BEST OF BLOGS | Nachts ist jeder im Krankenhaus schlecht gelaunt. Alle sind müde und man tut gut daran, sich gegenseitig in Ruhe zu lassen. Und trotzdem gibt es da dieses bestimmte Patientenklientel, das nur mitten in der Nacht zu uns kommt.
Meistens kommen sie nachts. Zwischen 2 und 4 Uhr, die beste aller besten Zeiten. In diesen zwei Stunden ist jede Schwester, jeder Arzt, jeder Sanitäter, jeder MTRA und jede Aufnahmeschwester schlecht gelaunt.
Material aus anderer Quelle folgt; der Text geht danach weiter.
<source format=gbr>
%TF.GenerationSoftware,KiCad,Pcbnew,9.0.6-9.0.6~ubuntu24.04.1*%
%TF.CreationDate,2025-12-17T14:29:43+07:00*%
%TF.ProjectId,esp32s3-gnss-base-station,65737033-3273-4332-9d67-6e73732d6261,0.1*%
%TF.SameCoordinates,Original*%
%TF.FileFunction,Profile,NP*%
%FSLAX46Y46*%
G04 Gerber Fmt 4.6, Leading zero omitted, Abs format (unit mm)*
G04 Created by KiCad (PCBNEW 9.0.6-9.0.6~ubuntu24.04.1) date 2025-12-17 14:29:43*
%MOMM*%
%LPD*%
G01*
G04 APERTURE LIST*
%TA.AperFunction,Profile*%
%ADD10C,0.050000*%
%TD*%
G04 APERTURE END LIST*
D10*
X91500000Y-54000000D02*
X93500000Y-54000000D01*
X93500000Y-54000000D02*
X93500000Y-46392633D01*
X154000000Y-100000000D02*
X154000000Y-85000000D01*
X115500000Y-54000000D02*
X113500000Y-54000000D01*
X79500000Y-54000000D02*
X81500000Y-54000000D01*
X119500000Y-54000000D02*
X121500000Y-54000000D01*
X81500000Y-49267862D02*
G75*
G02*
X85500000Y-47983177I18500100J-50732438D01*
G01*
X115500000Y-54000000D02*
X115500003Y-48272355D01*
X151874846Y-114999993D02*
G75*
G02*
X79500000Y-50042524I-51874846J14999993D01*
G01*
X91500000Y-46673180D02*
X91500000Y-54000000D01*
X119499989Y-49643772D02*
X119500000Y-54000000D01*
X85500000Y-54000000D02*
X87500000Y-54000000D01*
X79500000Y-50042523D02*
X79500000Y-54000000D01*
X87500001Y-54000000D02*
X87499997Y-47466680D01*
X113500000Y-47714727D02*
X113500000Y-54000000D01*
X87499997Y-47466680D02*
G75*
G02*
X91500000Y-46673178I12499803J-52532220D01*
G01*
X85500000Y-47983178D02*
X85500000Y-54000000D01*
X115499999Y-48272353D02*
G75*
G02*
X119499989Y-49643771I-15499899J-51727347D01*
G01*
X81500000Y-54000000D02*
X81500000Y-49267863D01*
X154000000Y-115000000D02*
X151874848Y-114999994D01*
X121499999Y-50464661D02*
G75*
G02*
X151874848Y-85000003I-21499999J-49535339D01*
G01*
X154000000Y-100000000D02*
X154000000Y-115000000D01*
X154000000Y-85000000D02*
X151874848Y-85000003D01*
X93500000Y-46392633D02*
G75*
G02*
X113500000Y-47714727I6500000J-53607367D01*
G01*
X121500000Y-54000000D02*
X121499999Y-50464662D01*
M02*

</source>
Sie alle sind müde. Egal, wie lange der Dienst schon geht. Natürlich gibt es Nachteulen, die sich hier besonders wohl fühlen. Aber die meisten meiner Mitmenschen spricht man um diese Uhrzeit besser nicht von der Seite an.
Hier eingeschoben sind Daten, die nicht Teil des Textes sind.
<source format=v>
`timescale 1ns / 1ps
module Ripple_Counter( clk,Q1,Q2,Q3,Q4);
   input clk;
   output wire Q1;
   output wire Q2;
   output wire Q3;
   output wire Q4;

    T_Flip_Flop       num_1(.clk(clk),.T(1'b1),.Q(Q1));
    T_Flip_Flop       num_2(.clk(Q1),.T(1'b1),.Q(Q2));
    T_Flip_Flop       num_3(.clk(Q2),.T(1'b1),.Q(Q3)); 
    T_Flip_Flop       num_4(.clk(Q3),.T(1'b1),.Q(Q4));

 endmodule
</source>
Ein bestimmtes Patientenklientel hat jedoch eine spezielle Vorliebe für diese Uhrzeit. Fast jede Nacht ist es dasselbe Spiel. Der Rettungsdienst steigt in seinen Wagen, fährt mit viel Tatütata in eine Wohnung, fordert häufig einen Notarzt mit viel Schmerzmittel in der Tasche nach und dann … tada … stehen sie nachts vor dir.
„Wir bringen eine Lumbago.“ Rückenschmerz seit vielen Jahren, chronischer Schmerzpatient, akute Exazerbation. Häufig ist diese chronische Lumbago um 3 Uhr nachts vergessellschaftet mit Depressionen, Adipositas, Bluthochdruck, Einsamkeit und sozialer Ausgrenzung. Eine neurologische Untersuchung ist meistens nicht besonders aussagekräftig, da die Mitarbeit des Patienten oft zu Wünschen übrig lässt. Die radiologischen Befunde bringen keine außergewöhnlichen Diagnosen hervor. Übrig bleibt einem als behandelnder Arzt um diese Uhrzeit immer nur die stationäre Aufnahme.
Nachts ist es am schlimmsten, weil es wirklich am schlimmsten ist. Angst, Panik, Schmerz und Selbstmitleid haben eine beträchtliche Wirkung um diese Uhrzeit. Tagsüber kommt dieses Patientenklientel sehr ungern. Scham, Misstrauen, soziale Phobien und Angst vor Zurückweisung halten sie davon ab. Aber nachts um 3? Da geht es noch am ehesten.
Außerdem bestätigt sich um diese Uhrzeit auch die selbsterfüllende Annahme, dass alle Menschen unfreundlich sind.